• **PROBLEM DETAILS**:
Transcribe the listing below exactly, leaving nothing out.

-=-=-

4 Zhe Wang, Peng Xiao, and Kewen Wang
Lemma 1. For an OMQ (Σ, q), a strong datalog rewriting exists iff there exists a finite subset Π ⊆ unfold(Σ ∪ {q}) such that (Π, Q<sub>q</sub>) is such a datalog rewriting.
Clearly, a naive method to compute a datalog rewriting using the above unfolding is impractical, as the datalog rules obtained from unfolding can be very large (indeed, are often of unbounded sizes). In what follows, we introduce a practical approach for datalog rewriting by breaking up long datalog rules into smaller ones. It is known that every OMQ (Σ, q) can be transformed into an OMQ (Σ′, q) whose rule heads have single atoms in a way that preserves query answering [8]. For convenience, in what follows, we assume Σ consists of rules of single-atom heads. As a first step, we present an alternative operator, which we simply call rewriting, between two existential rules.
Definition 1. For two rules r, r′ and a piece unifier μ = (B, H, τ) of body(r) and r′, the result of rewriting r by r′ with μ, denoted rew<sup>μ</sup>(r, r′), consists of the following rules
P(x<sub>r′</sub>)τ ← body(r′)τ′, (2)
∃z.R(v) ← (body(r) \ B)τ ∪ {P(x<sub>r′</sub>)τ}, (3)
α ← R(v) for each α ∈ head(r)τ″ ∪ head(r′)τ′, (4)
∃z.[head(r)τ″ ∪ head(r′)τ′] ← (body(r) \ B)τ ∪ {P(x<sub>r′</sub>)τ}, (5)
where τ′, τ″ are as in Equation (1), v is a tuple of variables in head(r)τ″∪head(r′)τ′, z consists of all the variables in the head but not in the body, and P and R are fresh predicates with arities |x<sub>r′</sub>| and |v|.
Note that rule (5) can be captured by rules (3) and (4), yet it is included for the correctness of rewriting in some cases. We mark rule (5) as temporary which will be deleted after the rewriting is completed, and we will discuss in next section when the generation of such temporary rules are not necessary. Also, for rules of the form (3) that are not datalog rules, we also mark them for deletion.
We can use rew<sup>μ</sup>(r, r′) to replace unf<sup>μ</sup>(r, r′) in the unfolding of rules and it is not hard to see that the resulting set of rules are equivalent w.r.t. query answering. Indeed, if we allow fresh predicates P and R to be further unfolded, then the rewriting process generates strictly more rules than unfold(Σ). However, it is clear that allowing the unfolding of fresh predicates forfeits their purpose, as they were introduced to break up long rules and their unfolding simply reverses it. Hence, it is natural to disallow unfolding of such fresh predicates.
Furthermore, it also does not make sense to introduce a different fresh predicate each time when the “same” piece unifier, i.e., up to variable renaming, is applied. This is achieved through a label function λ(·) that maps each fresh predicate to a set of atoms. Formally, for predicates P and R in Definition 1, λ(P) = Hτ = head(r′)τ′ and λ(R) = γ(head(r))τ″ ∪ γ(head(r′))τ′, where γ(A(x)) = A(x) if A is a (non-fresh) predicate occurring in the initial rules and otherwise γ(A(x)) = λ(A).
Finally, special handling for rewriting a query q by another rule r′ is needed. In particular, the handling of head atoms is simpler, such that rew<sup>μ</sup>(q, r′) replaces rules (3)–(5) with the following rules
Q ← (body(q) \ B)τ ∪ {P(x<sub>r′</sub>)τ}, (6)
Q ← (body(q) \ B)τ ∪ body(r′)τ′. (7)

-=-=-

• **EXERCISE SOLUTION**:
4 Zhe Wang, Peng Xiao, and Kewen Wang
Lemma 1. For an OMQ (Σ, q), a strong datalog rewriting exists iff there exists a finite subset Π ⊆ unfold(Σ ∪ {q}) such that (Π, Q<sub>q</sub>) is such a datalog rewriting.
Clearly, a naive method to compute a datalog rewriting using the above unfolding is impractical, as the datalog rules obtained from unfolding can be very large (indeed, are often of unbounded sizes). In what follows, we introduce a practical approach for datalog rewriting by breaking up long datalog rules into smaller ones. It is known that every OMQ (Σ, q) can be transformed into an OMQ (Σ′, q) whose rule heads have single atoms in a way that preserves query answering [8]. For convenience, in what follows, we assume Σ consists of rules of single-atom heads. As a first step, we present an alternative operator, which we simply call rewriting, between two existential rules.
Definition 1. For two rules r, r′ and a piece unifier μ = (B, H, τ) of body(r) and r′, the result of rewriting r by r′ with μ, denoted rew<sup>μ</sup>(r, r′), consists of the following rules
P(x<sub>r′</sub>)τ ← body(r′)τ′, (2)
∃z.R(v) ← (body(r) \ B)τ ∪ {P(x<sub>r′</sub>)τ}, (3)
α ← R(v) for each α ∈ head(r)τ″ ∪ head(r′)τ′, (4)
∃z.[head(r)τ″ ∪ head(r′)τ′] ← (body(r) \ B)τ ∪ {P(x<sub>r′</sub>)τ}, (5)
where τ′, τ″ are as in Equation (1), v is a tuple of variables in head(r)τ″∪head(r′)τ′, z consists of all the variables in the head but not in the body, and P and R are fresh predicates with arities |x<sub>r′</sub>| and |v|.
Note that rule (5) can be captured by rules (3) and (4), yet it is included for the correctness of rewriting in some cases. We mark rule (5) as temporary which will be deleted after the rewriting is completed, and we will discuss in next section when the generation of such temporary rules are not necessary. Also, for rules of the form (3) that are not datalog rules, we also mark them for deletion.
We can use rew<sup>μ</sup>(r, r′) to replace unf<sup>μ</sup>(r, r′) in the unfolding of rules and it is not hard to see that the resulting set of rules are equivalent w.r.t. query answering. Indeed, if we allow fresh predicates P and R to be further unfolded, then the rewriting process generates strictly more rules than unfold(Σ). However, it is clear that allowing the unfolding of fresh predicates forfeits their purpose, as they were introduced to break up long rules and their unfolding simply reverses it. Hence, it is natural to disallow unfolding of such fresh predicates.
Furthermore, it also does not make sense to introduce a different fresh predicate each time when the “same” piece unifier, i.e., up to variable renaming, is applied. This is achieved through a label function λ(·) that maps each fresh predicate to a set of atoms. Formally, for predicates P and R in Definition 1, λ(P) = Hτ = head(r′)τ′ and λ(R) = γ(head(r))τ″ ∪ γ(head(r′))τ′, where γ(A(x)) = A(x) if A is a (non-fresh) predicate occurring in the initial rules and otherwise γ(A(x)) = λ(A).
Finally, special handling for rewriting a query q by another rule r′ is needed. In particular, the handling of head atoms is simpler, such that rew<sup>μ</sup>(q, r′) replaces rules (3)–(5) with the following rules
Q ← (body(q) \ B)τ ∪ {P(x<sub>r′</sub>)τ}, (6)
Q ← (body(q) \ B)τ ∪ body(r′)τ′. (7)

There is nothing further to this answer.